The accounting and finance profession in the United States is facing a pressing talent challenge, characterized by a significant imbalance between a substantial demand for skilled talent across various industries and a limited pool of available talent. IMA®, with the support of Robert Half and other research partners, conducted a nationwide research study, surveying more than 1,200 current and former U.S. accounting and finance professionals to gain insights into the prevailing job turnover dynamics in the profession and proposed effective strategies for talent retention.

The study revealed a disconcerting trend, with an alarming number of professionals intending to leave their current employer or the profession. The study found that job satisfaction, career advancement opportunities, work flexibility, employee engagement, and a sense of belonging were key contributors to their departures.

As CFOs and other accounting and finance leaders consider talent retention as one of their top priorities, continuously reevaluating talent retention strategies in response to emerging challenges caused by rapid advancements in technology, shifts in workforce demographics, and evolving employee expectations is paramount to sustaining organizational growth.

Topline findings of the study include:

  • Survey respondents in the 18-to-38-year-old age cohort, who experienced the highest turnover rates (39%) in the past 24 months, are most likely (26%) to leave their current employer in the next 12 months.
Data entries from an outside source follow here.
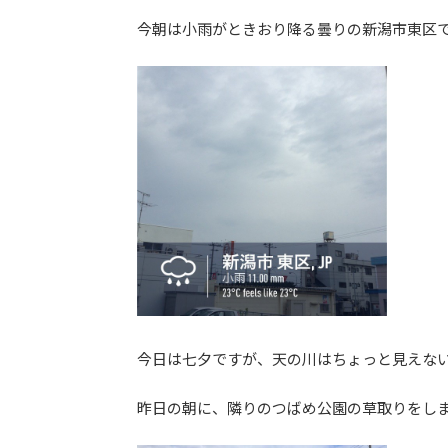
日
今朝は小雨がときおり降る曇りの新潟市東区
時
:
今日は七夕ですが、天の川はちょっと見えな
昨日の朝に、隣りのつばめ公園の草取りをし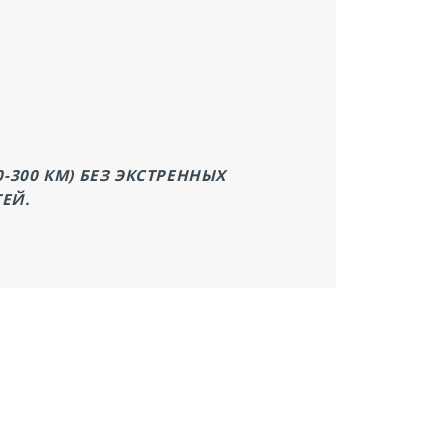
300 КМ) БЕЗ ЭКСТРЕННЫХ
ЕЙ.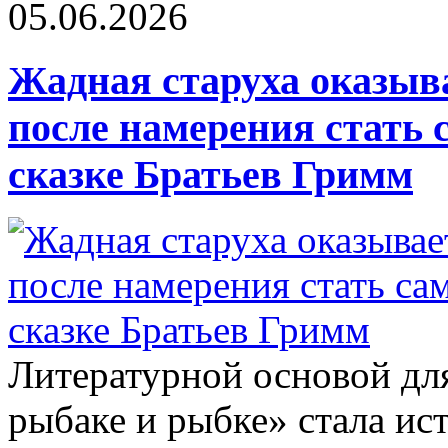
05.06.2026
Жадная старуха оказыва
после намерения стать 
сказке Братьев Гримм
Литературной основой дл
рыбаке и рыбке» стала ис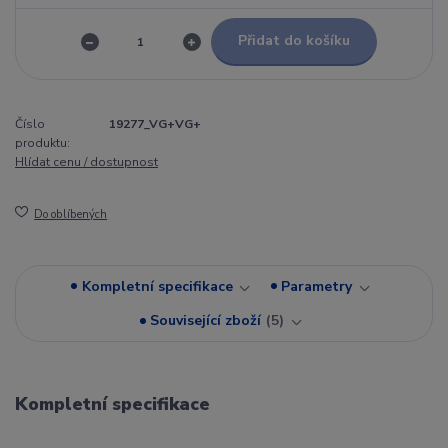
Přidat do košíku
Číslo
19277_VG+VG+
produktu:
Hlídat cenu / dostupnost
Do oblíbených
Kompletní specifikace
Parametry
Související zboží
5
Kompletní specifikace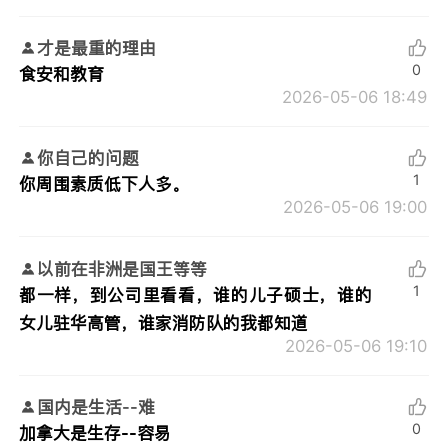
才是最重的理由
0
食安和教育
2026-05-06 18:49
你自己的问题
1
你周围素质低下人多。
2026-05-06 19:00
以前在非洲是国王等等
1
都一样，到公司里看看，谁的儿子硕士，谁的
女儿驻华高管，谁家消防队的我都知道
2026-05-06 19:10
国内是生活--难
0
加拿大是生存--容易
Furthermore, as many as 8% of them are considering leaving the accounting and finance profession in the next 12 months.
  • Approximately 30% of those who intended to leave their current employers in the next 12 months expressed dissatisfaction with their work and co-workers. They were also five times more likely than those intending to stay to feel disengaged at work.
  • Career advancement concerns significantly influence respondents’ decision to leave their employer or the profession. Those with the intention to leave were nearly three times more likely to cite that they do not expect to advance in their organization.
  • Professionals intending to leave their employers, or the profession, were four times more likely to highlight the absence of a strong sense of belonging within their organizations.

To effectively retain talent, organizations can implement strategies by:

  1. Providing competitive compensation and benefits,
  2. Fostering a supportive and inclusive workplace culture,
  3. Recognizing outstanding performance,
  4. Providing career growth and development opportunities, and
  5. Promoting a healthy work-life balance.